*EXTRACTED TEXT*:
Situations/times that children and staff should wash their hands should be posted in all handwashing areas.

Use of antimicrobial soap is not recommended in child care settings. There are no data to support use of antibacterial soaps over other liquid soaps.

Children and staff who need to open a door to leave a bathroom or diaper changing area should open the door with a disposable towel to avoid possibly re-contaminating clean hands. If a child can not open the door or turn off the faucet, they should be assisted by an adult.

RATIONALE
Running clean water over the hands removes visible soil. Wetting the hands before applying soap helps to create a lather that can loosen soil. The soap lather loosens soil and brings it into solution on the surface of the skin. Rinsing the lather off into a sink removes the soil from the hands that the soap brought into solution. Acceptable forms of soap include liquid and powder.

*TASK OBJECTIVE*:
Output the passage from the handwashing text exactly, everything from "Children and staff who" down to "by an adult.". The entries that come after this have no connection to the handwashing text.

Stored data entries:
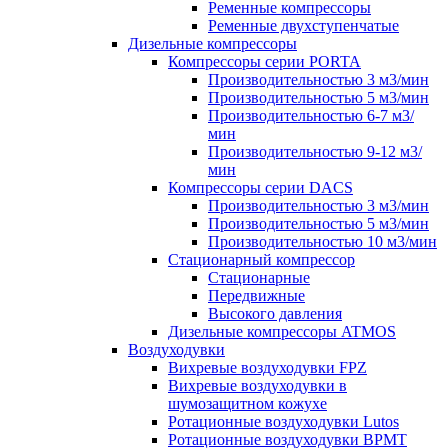
Ременные компрессоры
Ременные двухступенчатые
Дизельные компрессоры
Компрессоры серии PORTA
Производительностью 3 м3/мин
Производительностью 5 м3/мин
Производительностью 6-7 м3/
мин
Производительностью 9-12 м3/
мин
Компрессоры серии DACS
Производительностью 3 м3/мин
Производительностью 5 м3/мин
Производительностью 10 м3/мин
Стационарный компрессор
Стационарные
Передвижные
Высокого давления
Дизельные компрессоры ATMOS
Воздуходувки
Вихревые воздуходувки FPZ
Вихревые воздуходувки в
шумозащитном кожухе
Ротационные воздуходувки Lutos
Ротационные воздуходувки ВРМТ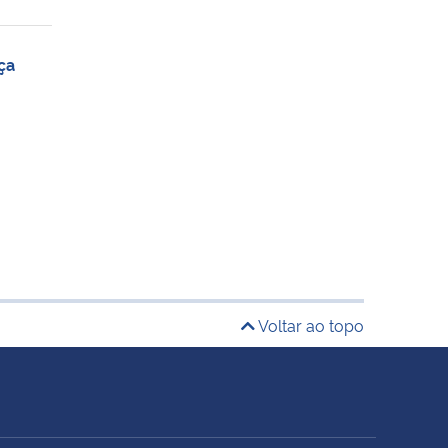
ça
Voltar ao topo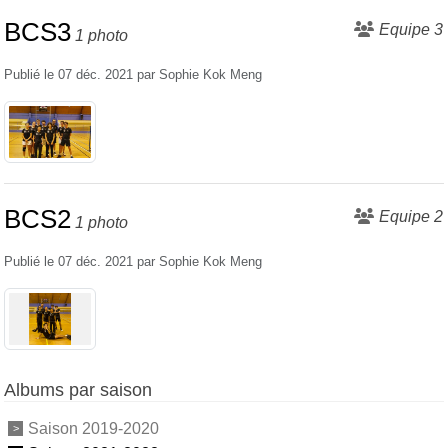
BCS3
Equipe 3
1 photo
Publié le
07 déc. 2021
par
Sophie Kok Meng
BCS2
Equipe 2
1 photo
Publié le
07 déc. 2021
par
Sophie Kok Meng
Albums par saison
Saison 2019-2020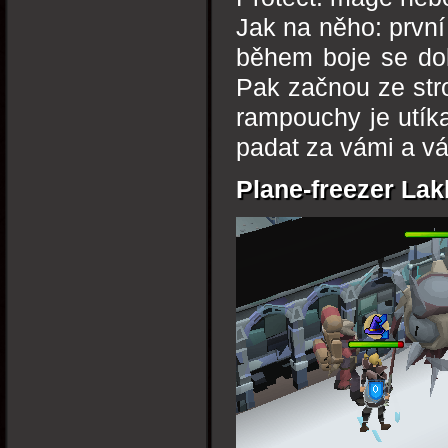
Jak na něho: první
během boje se dok
Pak začnou ze str
rampouchy je utík
padat za vámi a vá
Plane-freezer La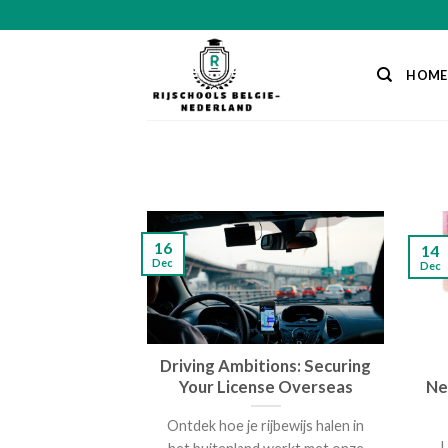
Skip
to
content
HOME
16
14
Dec
Dec
Driving Ambitions: Securing
Your License Overseas
Ne
Ontdek hoe je rijbewijs halen in
L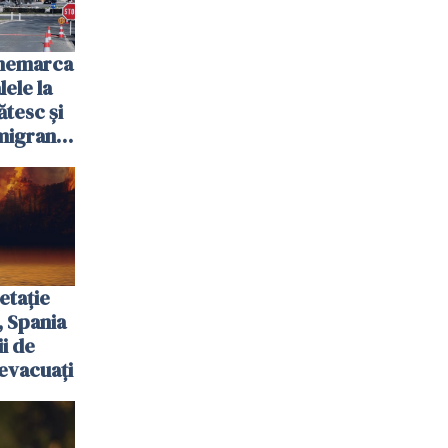
anemarca
ele la
ătesc și
igranții
etație
, Spania
ii de
evacuați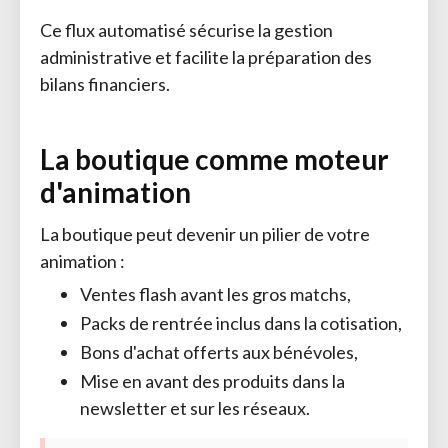
Ce flux automatisé sécurise la gestion
administrative et facilite la préparation des
bilans financiers.
La boutique comme moteur
d'animation
La boutique peut devenir un pilier de votre
animation :
Ventes flash avant les gros matchs,
Packs de rentrée inclus dans la cotisation,
Bons d'achat offerts aux bénévoles,
Mise en avant des produits dans la
newsletter et sur les réseaux.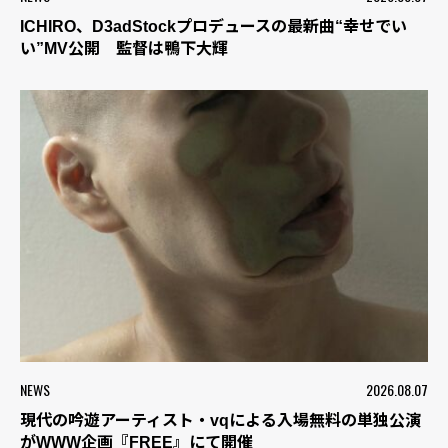
ICHIRO、D3adStockプロデュースの最新曲“幸せでい
い”MV公開 監督は鴨下大輝
NEWS
2026.08.07
現代の吟遊アーティスト・vqによる入場無料の単独公演
がWWW企画『FREE』にて開催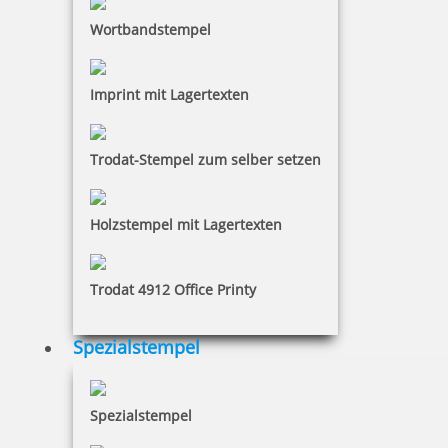
Wortbandstempel
Trodat Printy 4638 Mehrfarbiger Stempel rund
Imprint mit Lagertexten
72,88 €
Trodat-Stempel zum selber setzen
inkl. 19 % Mwst.
Jetzt gestalten
Holzstempel mit Lagertexten
Trodat 4912 Office Printy
Spezialstempel
Trodat Professional 5200 Mehrfarbiger Stempel
Spezialstempel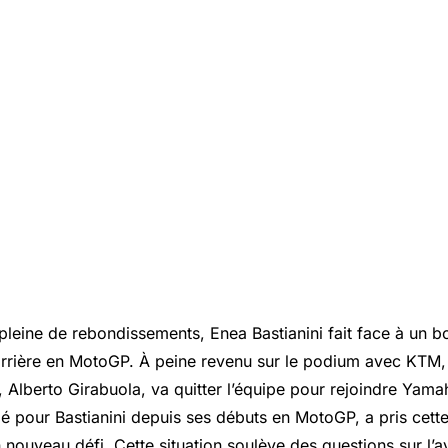
 pleine de rebondissements,
Enea Bastianini
fait face à un 
rrière en MotoGP. À peine revenu sur le podium avec KTM,
 Alberto Girabuola, va quitter l’équipe pour rejoindre Yama
lé pour Bastianini depuis ses débuts en MotoGP, a pris cett
nouveau défi. Cette situation soulève des questions sur l’av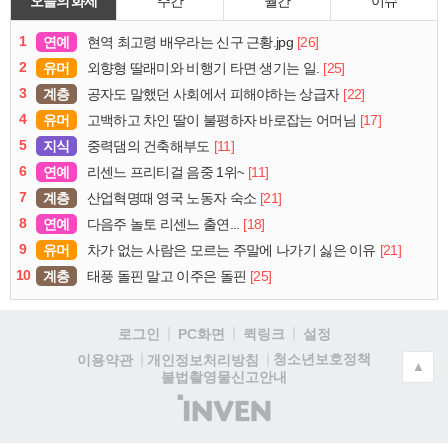
오늘의 화제
주간
월간
이슈
1
연예
[26]
현역 최고령 배우라는 신구 근황.jpg
2
유머
[25]
외향형 딸래미와 비행기 타면 생기는 일.
3
계층
[22]
공자도 말했던 사회에서 피해야하는 상급자
4
유머
[17]
고백하고 차인 딸이 불평하자 바로잡는 어머님
5
지식
[11]
중력댐의 건축해부도
6
연예
[11]
리센느 프리티걸 음중 1위~
7
계층
[21]
산업혁명때 영국 노동자 숙소
8
연예
[18]
다음주 놀토 리센느 출연...
9
유머
[21]
차가 없는 사람은 모르는 주말에 나가기 싫은 이유
10
계층
[25]
태풍 돌핀 말고 이주은 돌핀
로그인
PC화면
퀵링크
설정
청소년보호정책
이용약관
개인정보처리방침
▲
불법촬영물신고안내
(주)
인
벤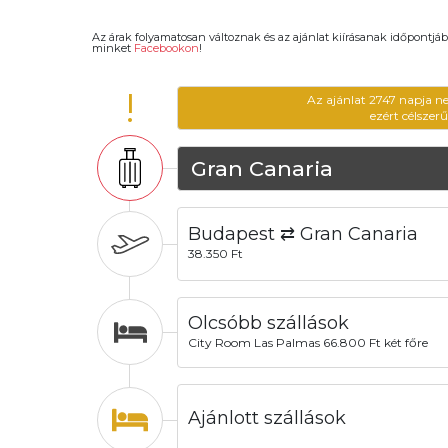
Az árak folyamatosan változnak és az ajánlat kiírásanak időpontjáb
minket
Facebookon
!
!
Az ajánlat 2747 napja n
ezért célszer
Gran Canaria
Budapest ⇄ Gran Canaria
38.350 Ft
Olcsóbb szállások
City Room Las Palmas 66.800 Ft két főre
Ajánlott szállások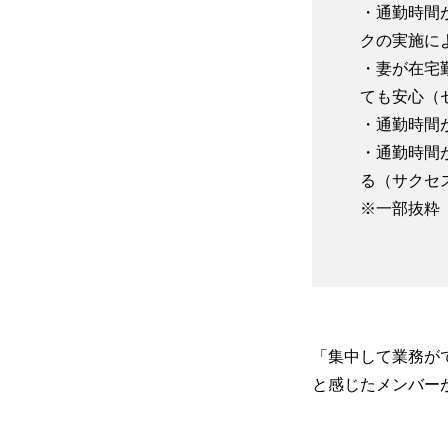
・通勤時間
クの実施に
・妻が在宅
ても安心（
・通勤時間
・通勤時間
る（サクセ
※一部抜粋
「集中して業務が
と感じたメンバー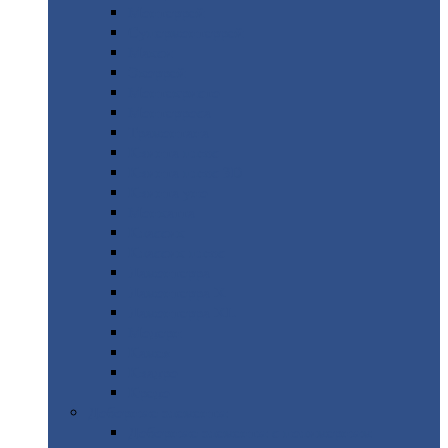
Монтеррей
Супермонтеррей
Макси
Экоррей
Монтекристо
Монтерроса
Трамонтана
Квинта
плюс
Квинта
плюс 3D
Квинта
уно
Монкатта
Классик
Классик
плюс
Ламонтерра
Ламонтерра
X
Ламонтерра
XL
Модерн
Камея
Квадро
Кредо
Доборные
элементы
Доборные
элементы с полимерным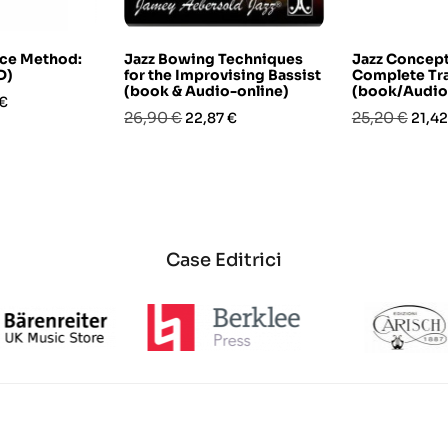
ice Method:
Jazz Bowing Techniques
Jazz Concept
D)
for the Improvising Bassist
Complete Tra
(book & Audio-online)
(book/Audio
o
 €
Prezzo
Prezzo
Prezzo
Prez
26,90 €
25,20 €
22,87 €
21,42
base
base
Case Editrici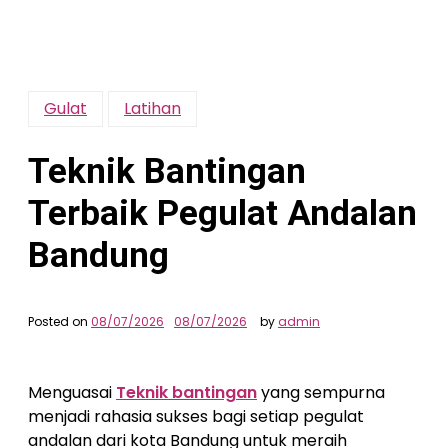
Gulat
Latihan
Teknik Bantingan
Terbaik Pegulat Andalan
Bandung
Posted on
08/07/2026
08/07/2026
by
admin
Menguasai
Teknik bantingan
yang sempurna
menjadi rahasia sukses bagi setiap pegulat
andalan dari kota Bandung untuk meraih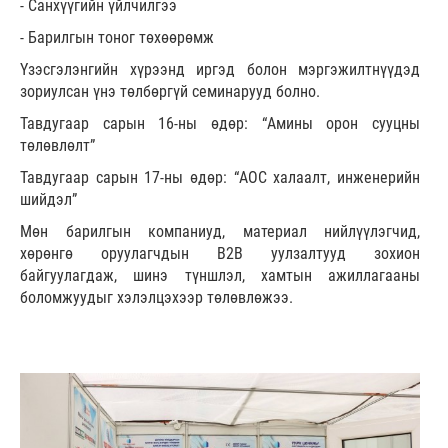
- Санхүүгийн үйлчилгээ
- Барилгын тоног төхөөрөмж
Үзэсгэлэнгийн хүрээнд иргэд болон мэргэжилтнүүдэд
зориулсан үнэ төлбөргүй семинарууд болно.
Тавдугаар сарын 16-ны өдөр: “Амины орон сууцны
төлөвлөлт”
Тавдугаар сарын 17-ны өдөр: “АОС халаалт, инженерийн
шийдэл”
Мөн барилгын компаниуд, материал нийлүүлэгчид,
хөрөнгө оруулагчдын B2B уулзалтууд зохион
байгуулагдаж, шинэ түншлэл, хамтын ажиллагааны
боломжуудыг хэлэлцэхээр төлөвлөжээ.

*COMPLETED EXERCISE*:
Children and staff who need to open a door to leave a bathroom or diaper changing area should open the door with a disposable towel to avoid possibly re-contaminating clean hands. If a child can not open the door or turn off the faucet, they should be assisted by an adult.